> [Exercise brief]:
Given the listing below, write out exactly the lines starting with the line that has "überraschend vielfältig" and going on through the line that has "Bestpreisgarantie", both kept.

> [Dataset]:
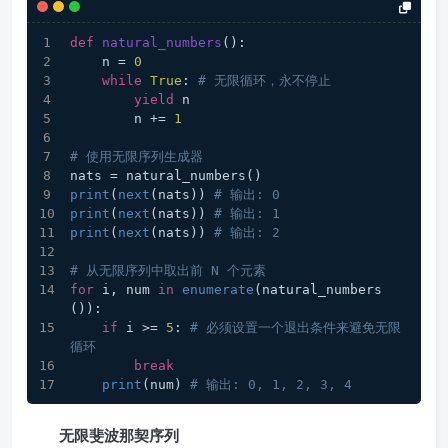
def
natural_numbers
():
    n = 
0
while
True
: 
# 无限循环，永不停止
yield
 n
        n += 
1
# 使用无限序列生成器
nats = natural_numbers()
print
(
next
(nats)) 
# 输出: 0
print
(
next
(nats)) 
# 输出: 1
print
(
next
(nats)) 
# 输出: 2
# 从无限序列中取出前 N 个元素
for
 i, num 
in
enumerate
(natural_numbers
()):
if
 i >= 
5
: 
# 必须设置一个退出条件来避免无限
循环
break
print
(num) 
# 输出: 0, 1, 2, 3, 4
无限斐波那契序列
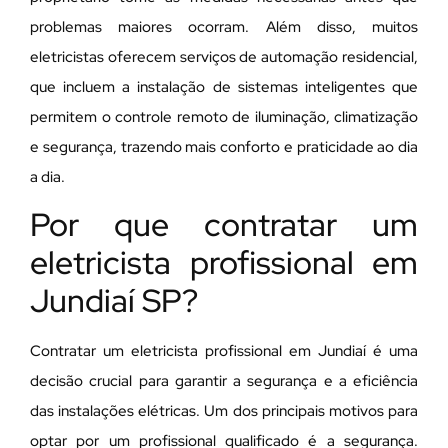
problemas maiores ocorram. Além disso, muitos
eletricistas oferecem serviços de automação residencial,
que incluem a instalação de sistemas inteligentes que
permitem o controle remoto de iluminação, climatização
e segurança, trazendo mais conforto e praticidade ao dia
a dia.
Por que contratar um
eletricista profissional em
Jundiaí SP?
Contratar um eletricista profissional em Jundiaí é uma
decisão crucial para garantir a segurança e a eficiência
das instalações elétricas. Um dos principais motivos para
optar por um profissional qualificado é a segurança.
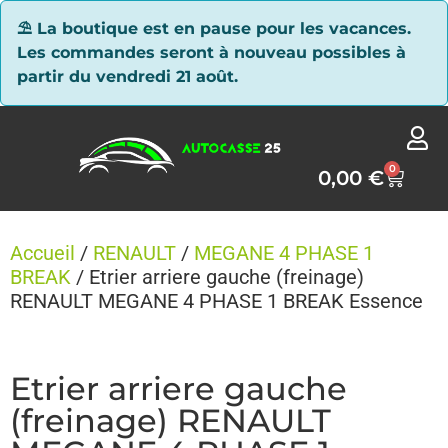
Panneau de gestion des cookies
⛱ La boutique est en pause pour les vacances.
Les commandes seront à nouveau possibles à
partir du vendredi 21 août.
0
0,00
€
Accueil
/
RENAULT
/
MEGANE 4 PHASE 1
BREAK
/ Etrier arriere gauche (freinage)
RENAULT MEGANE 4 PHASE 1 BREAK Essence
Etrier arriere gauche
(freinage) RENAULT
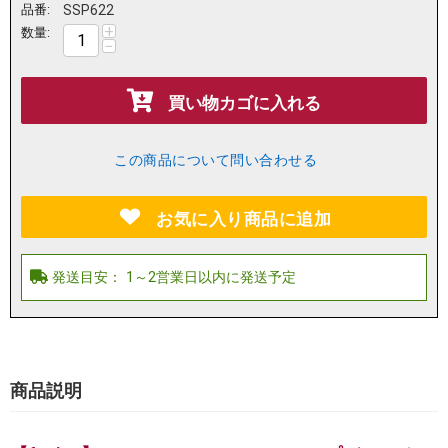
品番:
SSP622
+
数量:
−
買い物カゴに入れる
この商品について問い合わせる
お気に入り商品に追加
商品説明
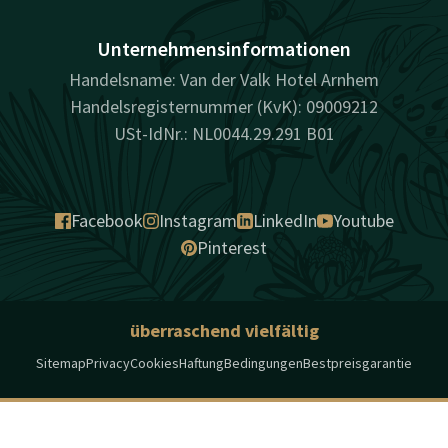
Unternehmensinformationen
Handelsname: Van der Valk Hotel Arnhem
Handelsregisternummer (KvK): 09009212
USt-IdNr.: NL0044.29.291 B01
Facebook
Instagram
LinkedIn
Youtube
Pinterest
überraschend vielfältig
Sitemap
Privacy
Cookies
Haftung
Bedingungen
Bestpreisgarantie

...

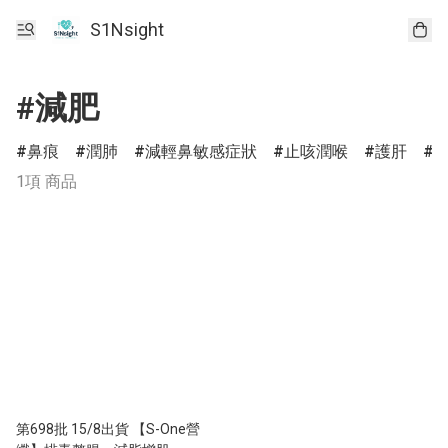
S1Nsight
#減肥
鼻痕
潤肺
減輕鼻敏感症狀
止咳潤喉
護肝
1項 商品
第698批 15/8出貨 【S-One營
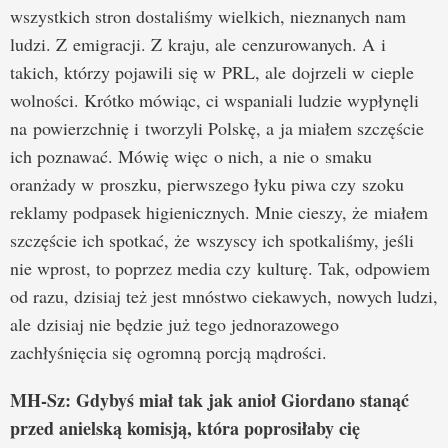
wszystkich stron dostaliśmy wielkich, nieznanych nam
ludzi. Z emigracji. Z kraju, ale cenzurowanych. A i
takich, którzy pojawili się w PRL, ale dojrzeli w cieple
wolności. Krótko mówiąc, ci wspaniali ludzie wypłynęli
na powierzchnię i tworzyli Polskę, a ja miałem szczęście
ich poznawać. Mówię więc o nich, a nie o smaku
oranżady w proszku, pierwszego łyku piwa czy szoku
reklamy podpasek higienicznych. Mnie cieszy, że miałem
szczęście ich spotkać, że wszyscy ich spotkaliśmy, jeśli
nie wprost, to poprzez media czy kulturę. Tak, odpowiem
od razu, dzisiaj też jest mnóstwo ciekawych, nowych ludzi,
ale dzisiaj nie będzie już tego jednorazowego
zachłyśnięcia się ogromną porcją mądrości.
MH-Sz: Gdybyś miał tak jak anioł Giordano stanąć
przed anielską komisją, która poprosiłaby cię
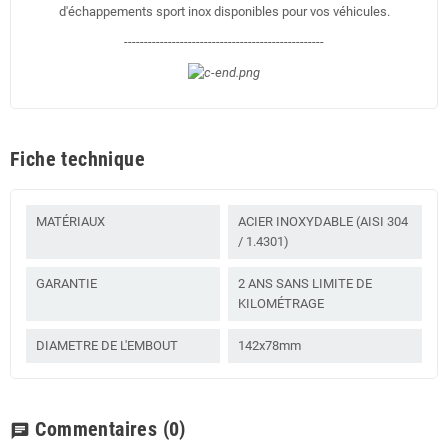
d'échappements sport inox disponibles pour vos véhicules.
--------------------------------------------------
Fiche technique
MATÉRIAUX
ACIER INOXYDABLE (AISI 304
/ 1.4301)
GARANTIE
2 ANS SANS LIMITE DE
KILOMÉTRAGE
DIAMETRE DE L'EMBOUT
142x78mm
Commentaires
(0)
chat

* * *

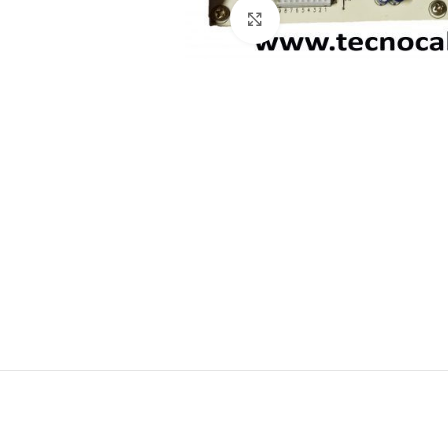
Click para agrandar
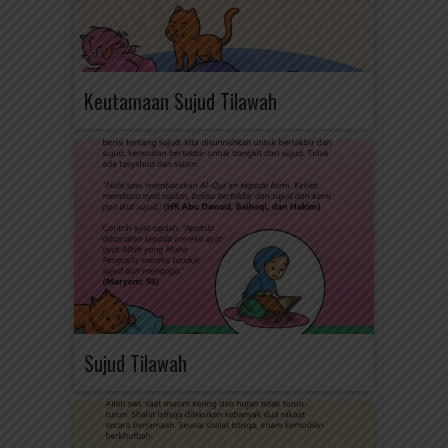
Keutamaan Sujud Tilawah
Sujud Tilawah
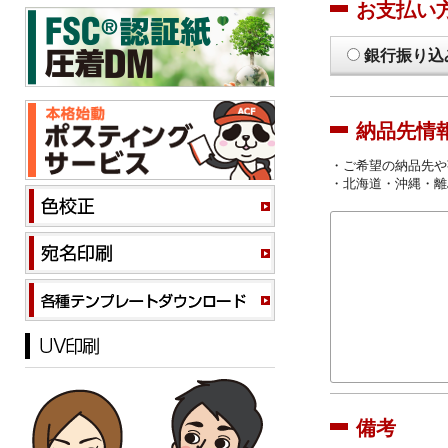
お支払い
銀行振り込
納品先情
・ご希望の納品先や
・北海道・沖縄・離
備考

> [Reply to the exercise]:
überraschend vielfältig
Sitemap
Privacy
Cookies
Haftung
Bedingungen
Bestpreisgarantie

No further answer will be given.